Immanuel Kant. "Perpetual Peace.". 1795

“But there is another important theoretical thrust regarding the impact of regime type that relies less on the idea that democracy evokes normative commitments to the peaceful resolution of conflicts, and more on the idea that “leaders in democracies might avoid wars against other democratic states…because they feel that fighting such wars might be harmful to their chances of staying in power” (Ray 1995, p. 40). Bueno de Mesquita et al (1992), Bueno de Mesquita & Siverson (1995) find that interstate wars do have important impacts on the fate of political regimes, and that the probability that a political leader will fall from power in the wake of a lost war is particularly high in democratic states.”

Democracies do not externalize their conflict resolution processes

Sebastian Rosato. "The Flawed Logic of Democratic Peace Theory". The American Political Science Review. Vol. 97, No. 4 (Nov., 2003)

“Democratic peace theory is probably the most powerful liberal contribution to the debate on the causes of war and peace. In this paper I examine the causal logics that underpin the theory to determine whether they offer compelling explanations for the finding of mutual democratic pacifism. I find that they do not. Democracies do not reliably externalize their domestic norms of conflict resolution.”

There are few checks on the foreign policies of elected executives

Elected leaders are not particularly accountable to peace loving publics or pacifist interest groups

Pretext for war: Is the democratic peace used as a pretext for war?

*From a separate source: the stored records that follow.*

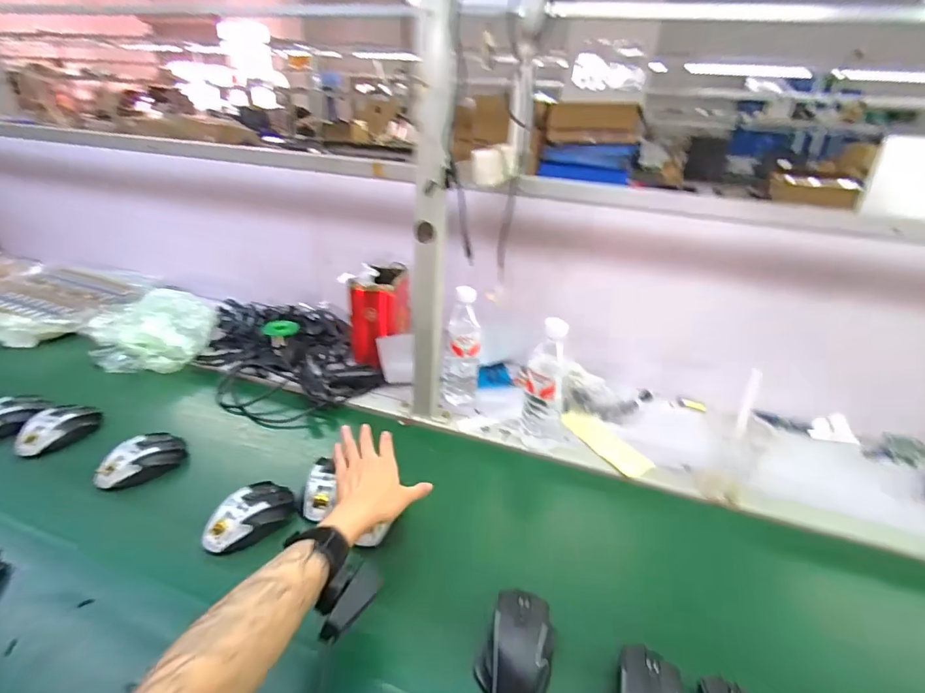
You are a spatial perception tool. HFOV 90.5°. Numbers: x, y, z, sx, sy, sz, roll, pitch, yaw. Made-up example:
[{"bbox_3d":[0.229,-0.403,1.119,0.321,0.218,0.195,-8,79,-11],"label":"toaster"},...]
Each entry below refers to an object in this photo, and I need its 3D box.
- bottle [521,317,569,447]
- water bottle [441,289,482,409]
[{"bbox_3d":[0.137,0.067,0.749,0.070,0.220,0.054,9,28,11],"label":"bottle"},{"bbox_3d":[-0.002,0.015,0.856,0.068,0.233,0.055,5,26,2],"label":"water bottle"}]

Spreading democracy and "peace" is used as a pretext for war

George W. Bush, in his 2005 State of the Union address, declared, “Because democracies respect their own people and their neighbors, the advance of freedom will lead to peace.”[4]

Western powers exploits "democratic peace" to maintain dominance

Majority: Does majority rule help or jeopardize peace?

Ethnic division: Does democracy help constrain or amplify ethnic divisions?

Ethnic voting in Democracies often stokes ethnic violence

Ethnic groups often vote in specific patterns. In this way, voting can highlight and foment divisions between ethnic groups, leading to violence, civil war, genocide, or even regional war.

Non-democracies: Do democracies fight non-democracies, and is this OK?

Democracies mostly only engage in defensive wars with non-democracies.

Anti-Westernism is a driving philosophy in opposing Democratic Peace

R.J. Rummel. "The Democratic Peace: A new IDEA"

“anti-Westernism (or anti-Americanism) have caused many intellectuals to reject fundamental Western values, including the faith in classical democratic freedoms; and with this has also gone a rejection of any evidence that these freedoms could promote peace.”

Democracies attack non-democracies, undermining pacifism myth

James Bovard. "The Democratic-Peace Fraud". The Future of Freedom Foundation. 23 May 2008

“Other democracies also lack pacifist resumes. Britain, which was a constitutional republic that became increasingly democratic as the 20th century wore on, attacked many nations to expand or defend its empire. Since the government of Israel was established in 1947/48, it has attacked Egypt (1956), Egypt and Syria (1967), and Lebanon (1982–2006), as well as engaging in more than 35 years of armed struggle against the Palestinians living in the occupied territories seized by Israel in the 1967 war. It also engaged in a defensive war in 1973 against Egypt and Syria.

Unless we assume that it is morally irrelevant when democratic governments kill people in nondemocratic countries, the bellicose record of democratic governments must be considered. The fact that democracies have been rare in history cannot whitewash democracies per se. The fact is that democracies attack.”